Data section start

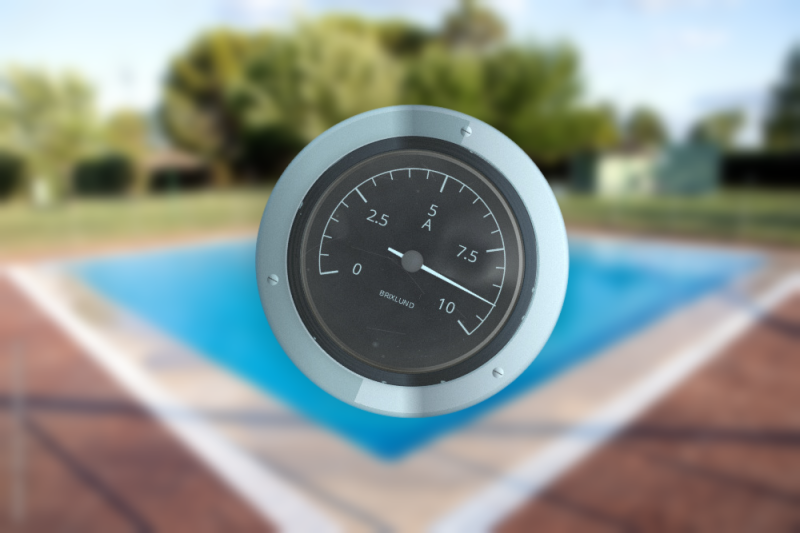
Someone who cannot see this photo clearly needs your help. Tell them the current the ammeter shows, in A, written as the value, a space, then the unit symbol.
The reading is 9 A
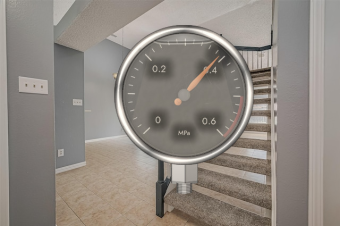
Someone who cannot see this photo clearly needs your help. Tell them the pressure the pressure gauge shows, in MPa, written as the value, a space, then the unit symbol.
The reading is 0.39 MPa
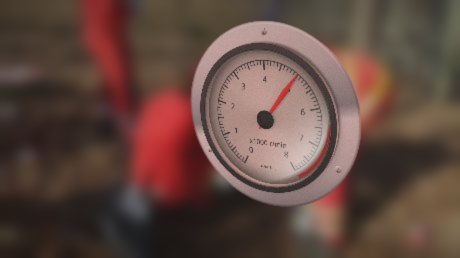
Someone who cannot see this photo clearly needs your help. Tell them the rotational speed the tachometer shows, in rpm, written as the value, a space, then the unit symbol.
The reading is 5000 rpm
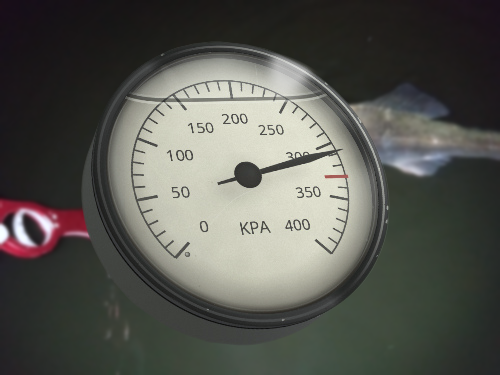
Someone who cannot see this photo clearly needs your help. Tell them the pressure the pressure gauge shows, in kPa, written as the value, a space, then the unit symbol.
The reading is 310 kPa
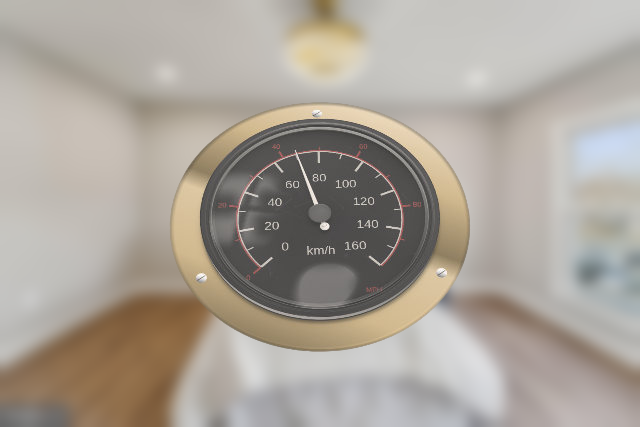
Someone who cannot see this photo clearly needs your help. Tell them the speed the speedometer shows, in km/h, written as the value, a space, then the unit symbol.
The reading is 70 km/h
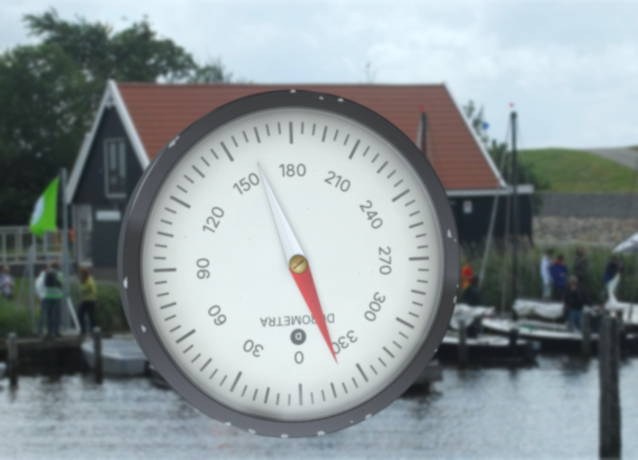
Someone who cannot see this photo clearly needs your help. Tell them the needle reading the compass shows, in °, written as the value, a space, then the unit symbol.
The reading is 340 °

Data section end

Directive:
Rewrite the text of all the items above, changing "The reading is" to "The value shown is" wherever it occurs and keeping everything else the same. Leave out the pictures.

Solution for this exercise:
Someone who cannot see this photo clearly needs your help. Tell them the current the ammeter shows, in A, written as the value, a space, then the unit symbol.
The value shown is 9 A
Someone who cannot see this photo clearly needs your help. Tell them the pressure the pressure gauge shows, in MPa, written as the value, a space, then the unit symbol.
The value shown is 0.39 MPa
Someone who cannot see this photo clearly needs your help. Tell them the rotational speed the tachometer shows, in rpm, written as the value, a space, then the unit symbol.
The value shown is 5000 rpm
Someone who cannot see this photo clearly needs your help. Tell them the pressure the pressure gauge shows, in kPa, written as the value, a space, then the unit symbol.
The value shown is 310 kPa
Someone who cannot see this photo clearly needs your help. Tell them the speed the speedometer shows, in km/h, written as the value, a space, then the unit symbol.
The value shown is 70 km/h
Someone who cannot see this photo clearly needs your help. Tell them the needle reading the compass shows, in °, written as the value, a space, then the unit symbol.
The value shown is 340 °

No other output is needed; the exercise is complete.